The qualities of a good speech or writing:

1- It should be ordered and coherent, with a clear direction of argument. The listener or reader should be able to make sense of, to understand, the speech or writing as it moves along. (That is one reason why specialised terminology and technical subject-matter are not compatible with balaghah.)

2- (a) It should be as brief as is compatible with the subject matter, the argument and the occasion; and (b) it should have a point, something the speaker wants to convey, and which the listener needs to hear. (The effort of balaghah has failed if the listener feels that the point is only to display the speaker’s art.)

3- It should be varied in intensity, not always very loud or very soft, neither over decorated with colour and emotion, nor too bare.

4- It should capture and hold the interest and attention of listener or reader – this means (a) using surprise and charm by, for example, making unexpected connections, or using familiar expressions in unfamiliar ways and contexts; and (b) assuring the listener or reader that the subject-matter of the speech or writing is important for them, and that by paying attention they are benefiting.
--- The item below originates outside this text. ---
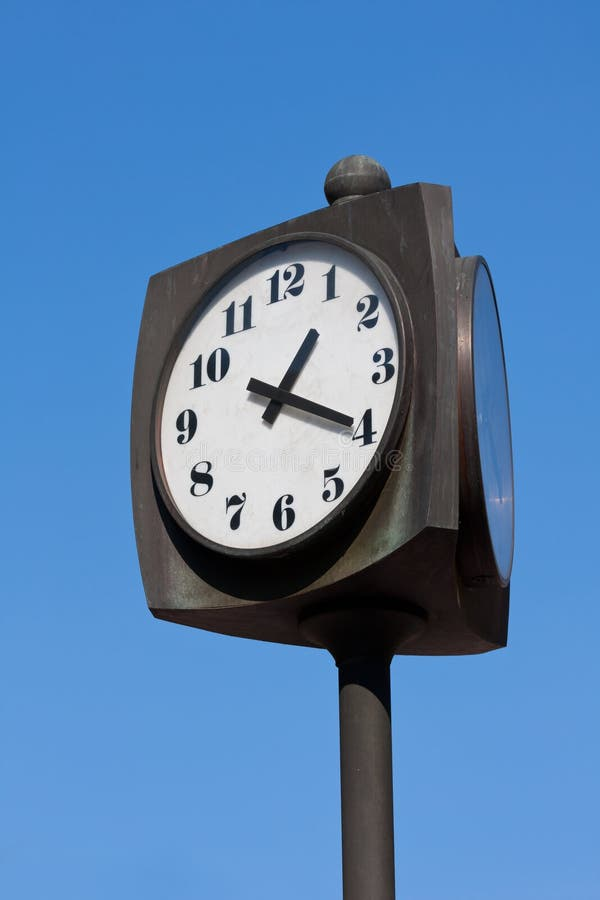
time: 1:19
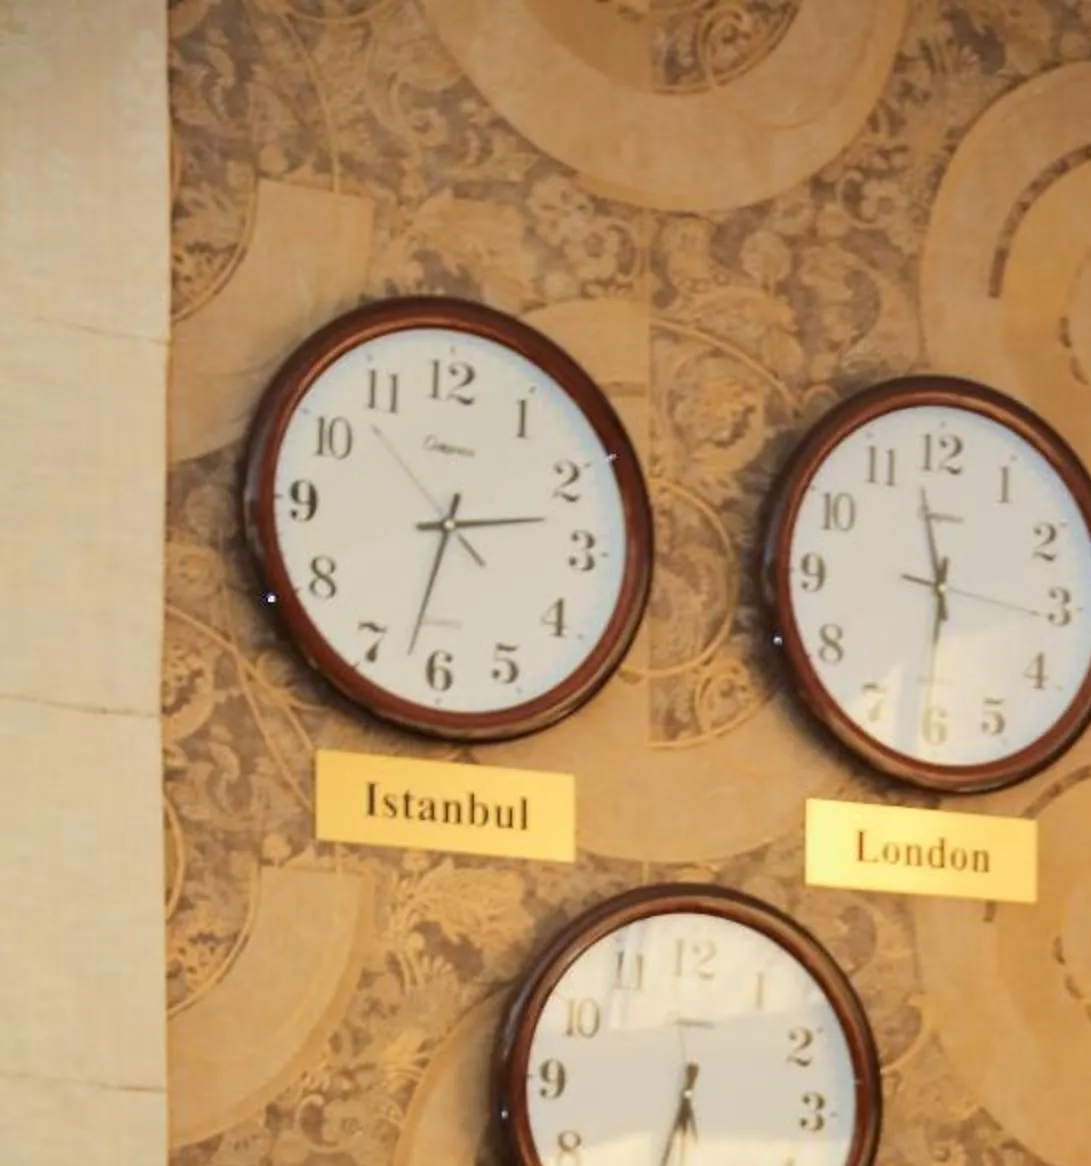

5- While good speech is often informative – that is, listeners feel that they have learnt something they did not know before or did not know that they knew – it is not so necessarily. What distinguishes it as balaghah is its memorability: what is said is (a) worth remembering and (b) easy to remember because the words used are the right words with the right weight and colouring. Proverbs and sayings, found and handed down in every culture, are examples of the kind of memorability that balaghah aspires to: the sayings are remembered long after their first speaker has been forgotten.